§ **Gegeven tekst**
▼

ECLI:NL:RBAMS:2011:BU4029

Rechtbank Amsterdam

Datum uitspraak
25 oktober 2011
Publicatiedatum
5 april 2013
Zaaknummer
AWB 11/1919 WAV
Instantie
Rechtbank Amsterdam
Type
Uitspraak
Rechtsgebied
Bestuursrecht; Vreemdelingenrecht
Procedures
  • Eerste aanleg - enkelvoudig
Vindplaatsen
  • Rechtspraak.nl
AI samenvatting door LexboostAutomatisch gegenereerd

Beoordeling van de rechtsvorm van een onderneming en de status van de werkgever in het kader van de Wet arbeid vreemdelingen

In deze zaak heeft de Rechtbank Amsterdam op 25 oktober 2011 uitspraak gedaan in een geschil tussen eiser, h.o.d.n. Herenkapsalon [eiser], en de minister van Sociale Zaken en Werkgelegenheid. Eiser was een eenmanszaak die op 4 juni 2010 arbeid liet verrichten door de Turkse vreemdeling [persoon 1], zonder dat hiervoor een tewerkstellingsvergunning was afgegeven. De rechtbank moest beoordelen of eiser als werkgever van [persoon 1] kon worden aangemerkt, gezien de rechtsvorm van de onderneming ten tijde van de overtreding. De rechtbank oordeelde dat de onderneming ten tijde van de controle als eenmanszaak was ingeschreven in het handelsregister, en dat de voor derden kenbare rechtsvorm bepalend was voor de oplegging van de boete op grond van de Wet arbeid vreemdelingen (Wav). Eiser had betoogd dat hij met [persoon 1] een vennootschap onder firma was aangegaan, maar de rechtbank oordeelde dat deze overeenkomsten niet relevant waren voor de beoordeling van de rechtsvorm ten tijde van de overtreding. De rechtbank concludeerde dat verweerder terecht had vastgesteld dat eiser als werkgever van [persoon 1] diende te worden aangemerkt en dat de boete van € 4.000,-- terecht was opgelegd. Eiser's beroep werd ongegrond verklaard.

▲

§ **Aangeleverde gegevens**
▼

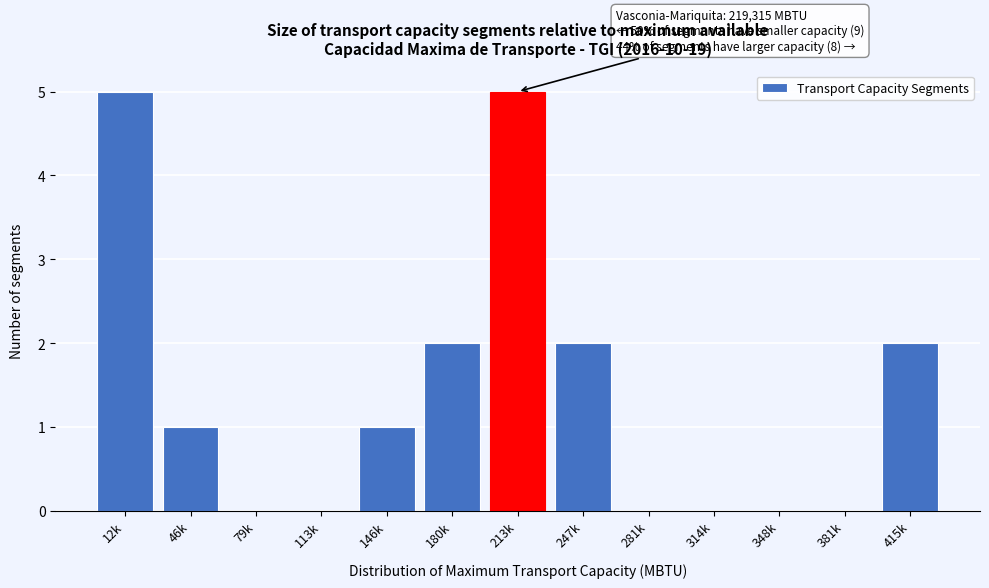

Reading left to right, what are all the values shown in this chart?

12k=5	46k=1	79k=0	113k=0	146k=1	180k=2	213k=5	247k=2	281k=0	314k=0	348k=0	381k=0	415k=2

▲

§ **Wat je doet**
a – Beantwoord met de tekst over de kapsalonzaak deze vragen:
(i) Op welke datum is de uitspraak gepubliceerd?
(ii) Welke nationaliteit had de vreemdeling die arbeid verrichtte?
(iii) Hoe hoog was de opgelegde boete?
b – Pak de tekst over de kapsalonzaak weer op en schrijf verder na de laatste zin.

§ **Gegeven antwoorden**
a –
(i) 5 april 2013
(ii) Turks
(iii) € 4.000,--

b –
Uitspraak

RECHTBANK AMSTERDAM
Sector bestuursrecht
zaaknummer: AWB 11/1919 WAV
uitspraak van de enkelvoudige kamer van 25 oktober 2011 in de zaak tussen
[eiser], h.o.d.n. Herenkapsalon [eiser],
eiser,
gemachtigde mr. A. Aksözek, advocaat te Wassenaar,
en
de minister van Sociale Zaken en Werkgelegenheid,
verweerder,
gemachtigde mr. W.F. Jacobson, ambtenaar op verweerders ministerie.
Procesverloop
Bij besluit van 23 december 2010 (het primaire besluit) heeft verweerder eiser een bestuurlijke boete opgelegd van € 4.000,-- wegens overtreding van artikel 2, eerste lid, van de Wet arbeid vreemdelingen (Wav).
Bij besluit van 23 maart 2011 (het bestreden besluit) heeft verweerder het bezwaar ongegrond verklaard.
Op 12 april 2011 heeft de rechtbank het beroepschrift van eiser ontvangen.
Het onderzoek ter zitting heeft plaatsgevonden op 20 september 2011. Eiser is verschenen, bijgestaan door zijn gemachtigde. Verweerder is vertegenwoordigd door zijn gemachtigde.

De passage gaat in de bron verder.